My hair stylist is a tough man of few words. But he has opened up as he has gotten to know me. Today, he is a chatterbox. I have just introduced him to the enneagram when this tatted up, ponytailed tough guy tells me he is certain he would be some sort of warrior type.
And, he’s lost me. “Warrior” sends me down the rabbit hole. As he prattles on, I am thinking about the heat index at a U.S. military fort. My eldest is at this fort in U.S. Army basic training and yes, I check the fort weather each and every darn day. It’s blisteringly hot today and I wonder how far he had to run, how much gear he had to carry.
A client mentioned going to battle against a competitor this week, during a conference call. People really need to stop calling what they do from a corporate office “battle.” When they talk about being at the “tip of the spear,” it sounds ridiculous to those of us with loved ones who might actually be in that war zone situation someday. As this client continues to talk in tough military clichés, I zone out for a few seconds. I think of the hand-to-hand combat drills my son learned this week. And I wonder if he has been able to control his hothead tendencies enough to be effective in a fair fight.

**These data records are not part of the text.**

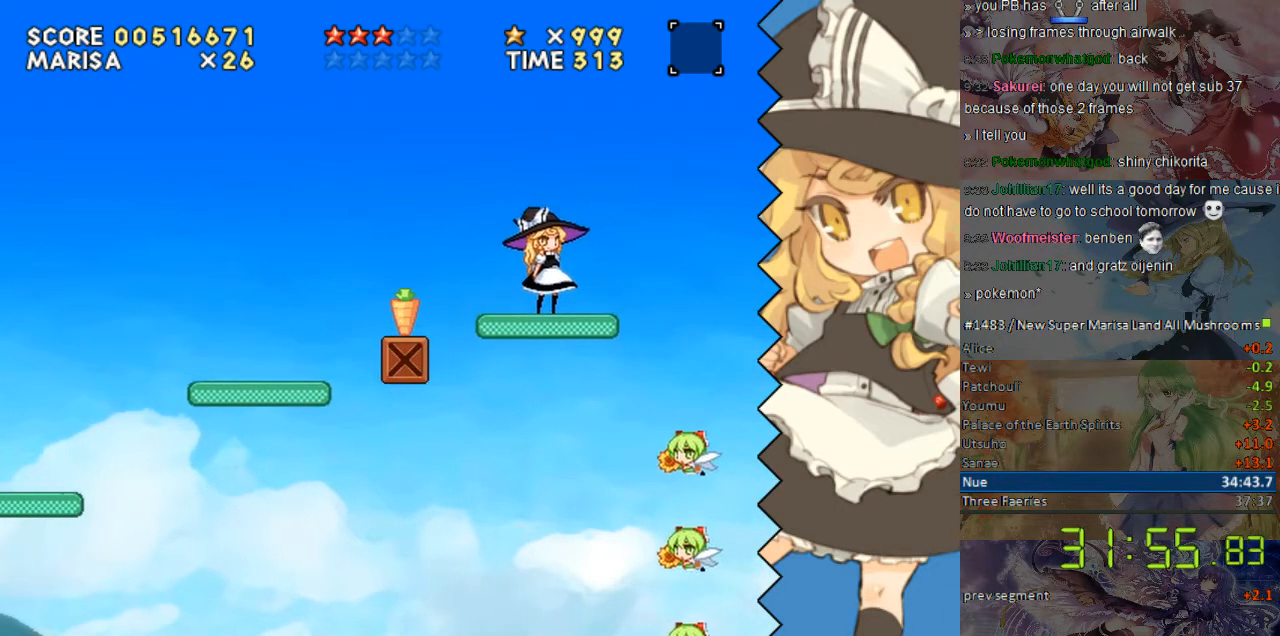
{"buttons": ["Y"], "events": []}
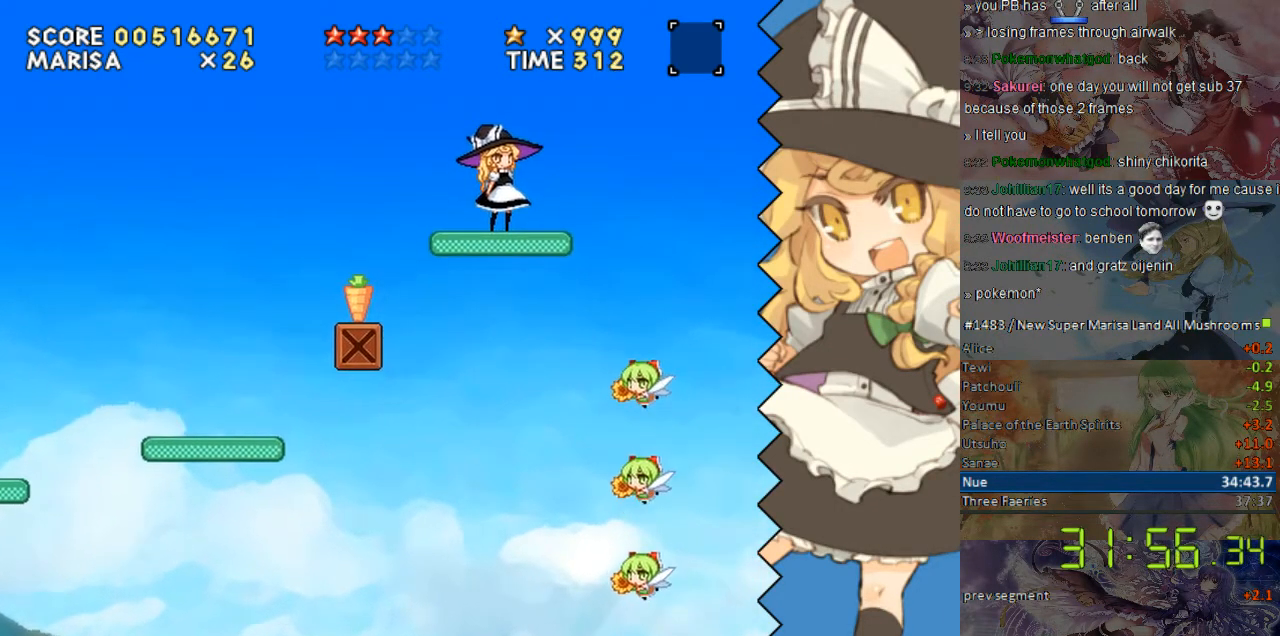
{"buttons": ["Y"], "events": []}
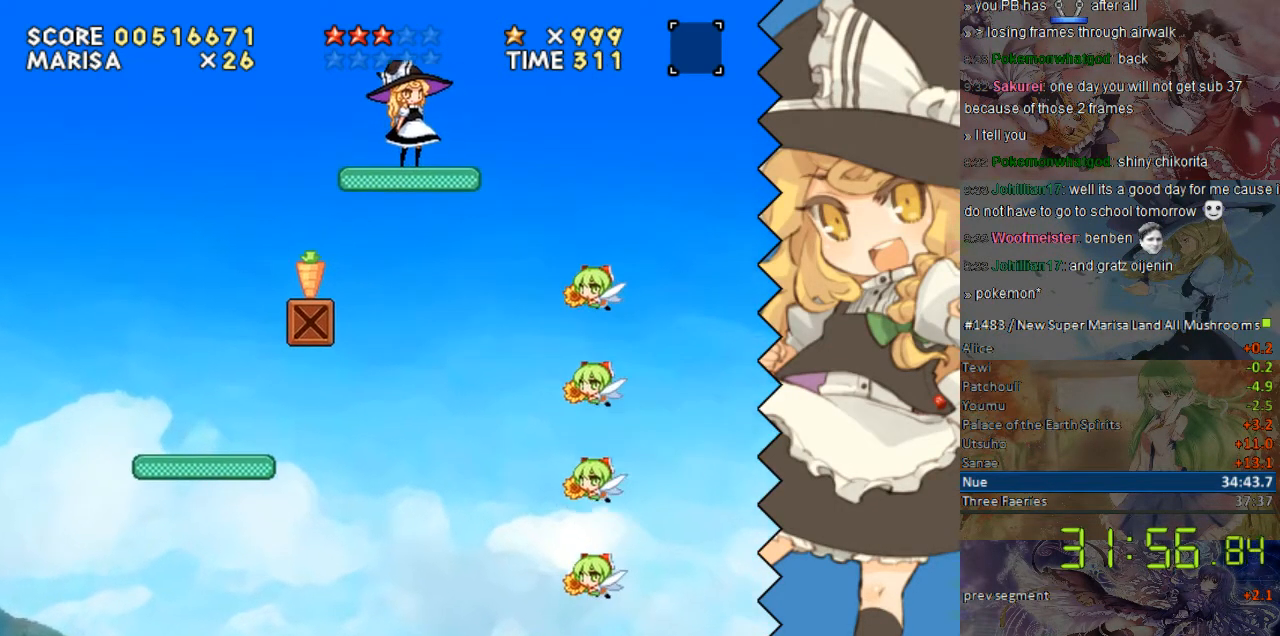
{"buttons": ["Y"], "events": [[218, "DPAD_RIGHT", "down"], [319, "DPAD_RIGHT", "up"]]}
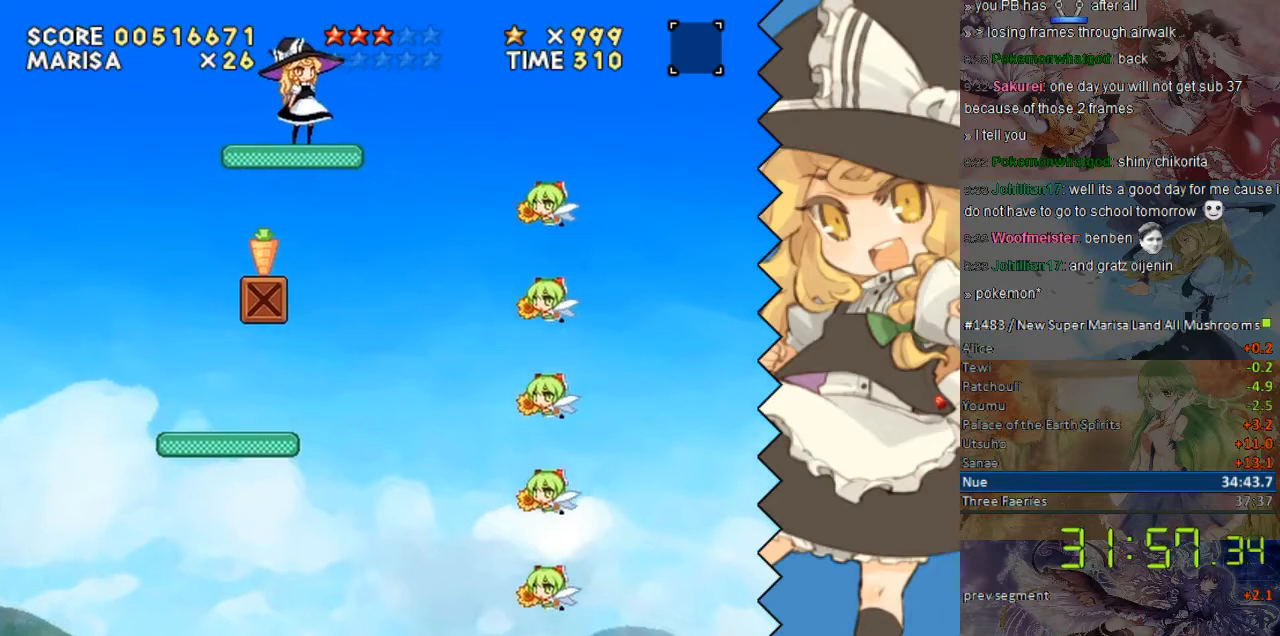
{"buttons": ["Y"], "events": [[201, "B", "down"], [201, "DPAD_RIGHT", "down"], [268, "B", "up"], [369, "DPAD_RIGHT", "up"]]}
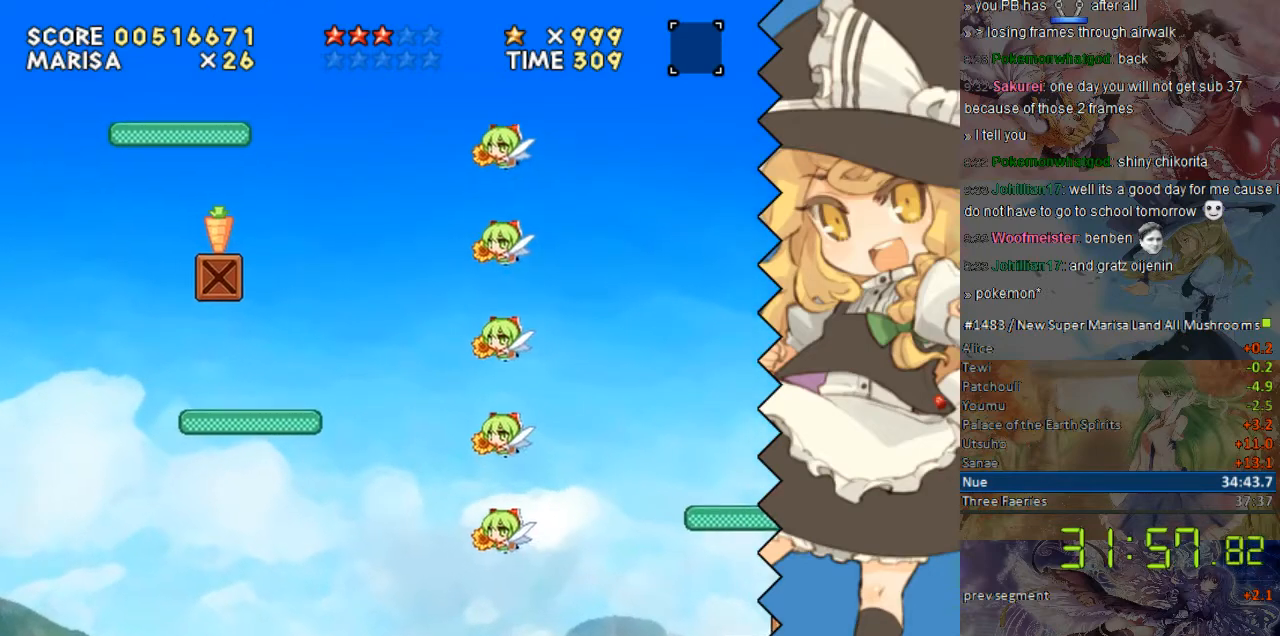
{"buttons": ["Y"], "events": [[134, "DPAD_LEFT", "down"], [235, "DPAD_LEFT", "up"]]}
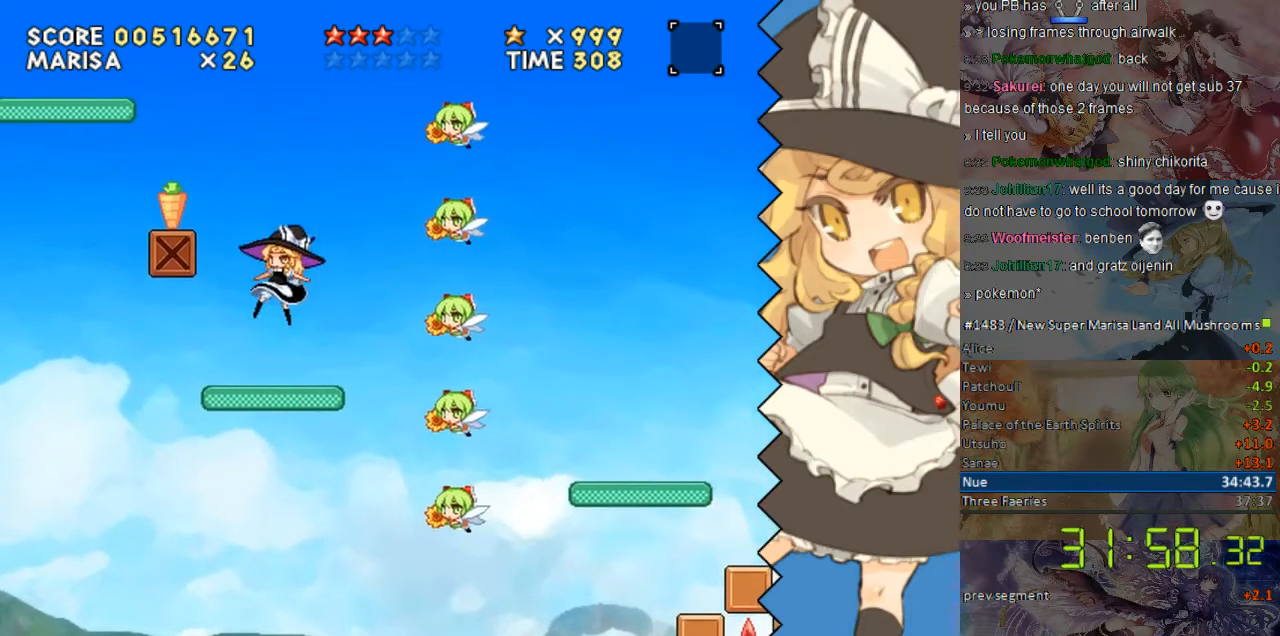
{"buttons": ["Y", "DPAD_LEFT"], "events": [[33, "DPAD_LEFT", "down"], [134, "DPAD_LEFT", "up"], [419, "DPAD_LEFT", "down"]]}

A friend shared a photo of my son at a birthday party eight years ago. There he was–smaller but just as fierce–holding what looked like a military rifle (it was an Airsoft party). He stood, in camo clothing with an army cap atop his head. And he is pointing to something, in what looks like clear direction to another boy. I should have known then, right? Known that he might be headed for the tip of the spear.
He left home angry, without a proper goodbye to his mother or brother. I thought being married to a hot-headed Latin man was hard, but try raising one. He is mad that I never stopped holding him to a standard. A standard that includes chores and being a decent human being with manners. For some reason, these are not the standard at his dad’s house. His father ends up looking like a swell buddy for his complete passivity in parenting, while I end up looking like Genghis Khan for having basic rules. So much for teenage logic. I am hoping he will mature into a more enlightened perspective after basic training. Only time will tell.
Whether he left thanking me for having rules or hating me for the same, I still would feel like I was in a foreign land right now. The military owns my son. If he gets hurt, I have few rights to communicate with him or intervene unless they grant them to me. I see posts on the private sites for those of us with SITs (soldiers in training). There are too many about injuries during basic training. Mainly from mothers who know their kids are injured but can’t find out more or sit by their bedside. I have a new level of respect for military parents and spouses.
I am told not to write anything too loving or mushy in my letters. Not to send any “pretty” cards with fancy stamps. I am told my son will be made to do push-ups for letters from home. I don’t send care packages because those can get a SIT unwanted attention from the drill sergeant. It’s all very foreign to me. And yet, I’m coming to understand the reasons behind some of it.
What a time for him to be a SIT. I look forward to him heading to college in January, but worry about the months in between now and then as I watch our least stable U.S. president ever continue his political sideshows. I don’t like thinking about the increased risk of military action. So I don’t—at least I don’t most days. And even though the military still owns him for some years to come, I have decided I will take it one day at a time. I’m learning.
As for my enhanced respect for soldiers and their families, well—I’ve realized we could all show more appreciation for people like my son who are willing to put their lives on the line for us. And we could appreciate those that support them. After all, it was the mother or wife of a soldier who spent far too much of her precious time helping me determine my son’s company and battalion. I needed that info so I could search the virtual sites in hopes of seeing a photo of my son during his months away. I am not ashamed to say I blubbered when I found one. The shaved head and fatigues, along with what I think was a wee bit more maturity in his face, were a welcome sight after a dry spell. And believe it or not, he was smiling. Clear-eyed and smiling. If he can do that while putting in the rigorous 16 ½ hour days basic training requires, then I guess he has made the right choice.
The photo I’ve used for today’s blog is one I had to pull out of the archives. It’s my SIT, many moons ago, in Costa Rica. His first ziplining adventure was high above the rain forest. On that trip, I watched grown men shake and come close to crying when they had to cross the largest chasm. But my newly minted 13-year-old didn’t think twice when asked if he’d like to cross it while hanging upside down. “Yes!” was his immediate answer. And as you can see, he was smiling then too–just like the smile on his face in the basic training photo.
I guess I should have known what I was in for then. He was never going to ask for a desk job.
When raising a warrior—unwittingly or not—it is best to keep adventures in ready supply. The only difference now is—someone else is overseeing his adventures.
I keep that person—and him—in my prayers. And I’d love it if you’d join me.